Por que importa pro dev brasileiro
No Brasil, esse tipo de avaliação tem impacto direto em custo e operação. Muitos times rodam seus serviços em regiões dos EUA por preço ou maturidade de serviço, o que aumenta a sensibilidade a latência e a variabilidade de acesso. Em uma aplicação de RAG usada em atendimento, jurídico, educação ou suporte interno, alguns segundos extras já viram fricção perceptível.
Há também a pressão de previsibilidade orçamentária em BRL. Se o retriever faz chamadas demais, se o prompt cresce sem controle ou se o juiz automático é caro, o custo sobe rápido quando convertido para a realidade do time. Para startups e squads enxutos, métricas de tracing ajudam a identificar onde cortar consumo sem perder cobertura de contexto.
Além disso, há contexto regulatório e de dados. Em casos com base documental contendo dados pessoais, LGPD exige mais cuidado com minimização, retenção e auditoria. Um fluxo de tracing bem feito ajuda justamente a provar o que foi consultado, o que entrou no contexto e como a resposta foi construída, o que é útil para governança interna.

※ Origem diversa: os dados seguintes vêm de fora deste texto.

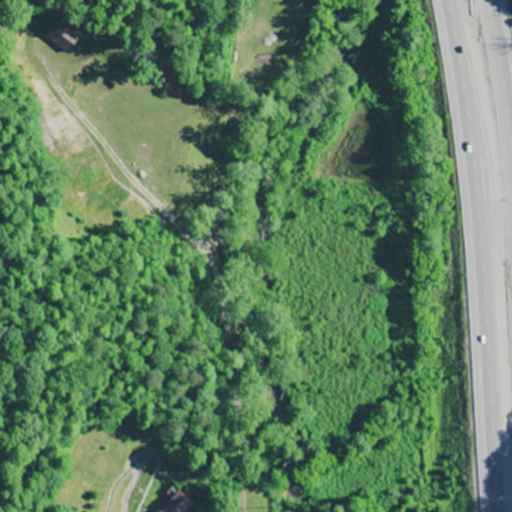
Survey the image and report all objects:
road: (498, 99)
road: (494, 237)
road: (478, 255)
road: (209, 256)
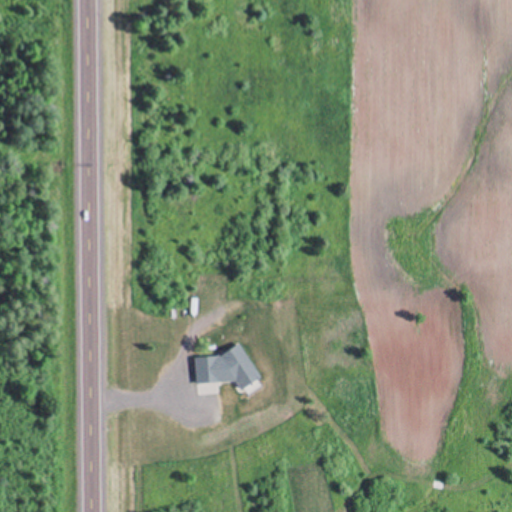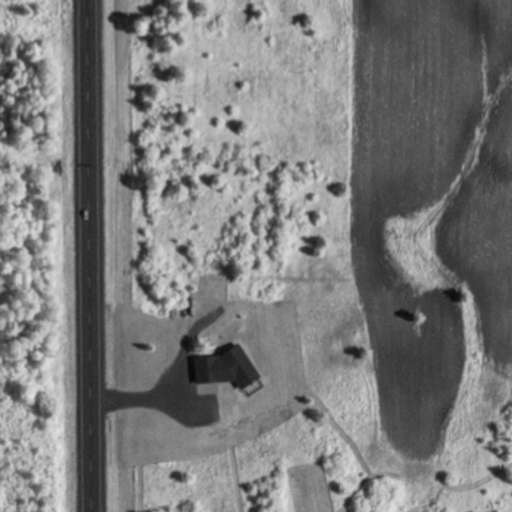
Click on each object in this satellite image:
road: (93, 255)
building: (224, 368)
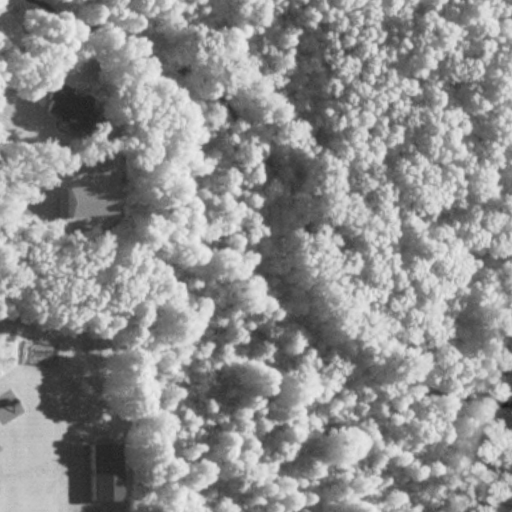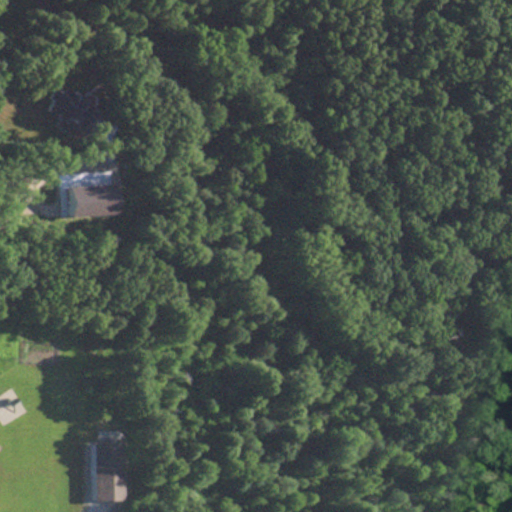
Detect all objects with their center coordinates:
building: (67, 109)
road: (37, 174)
building: (105, 473)
road: (100, 509)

Um fluxo prático para começar
Se você quiser sair do conceitual e montar um primeiro teste, a sequência mais segura é simples. Comece com um conjunto pequeno de perguntas reais, registre traces do retrieval e da geração, e aplique duas ou três métricas: uma de recuperação, uma de grounding e uma de utilidade. Depois compare versões do mesmo pipeline com o mesmo dataset.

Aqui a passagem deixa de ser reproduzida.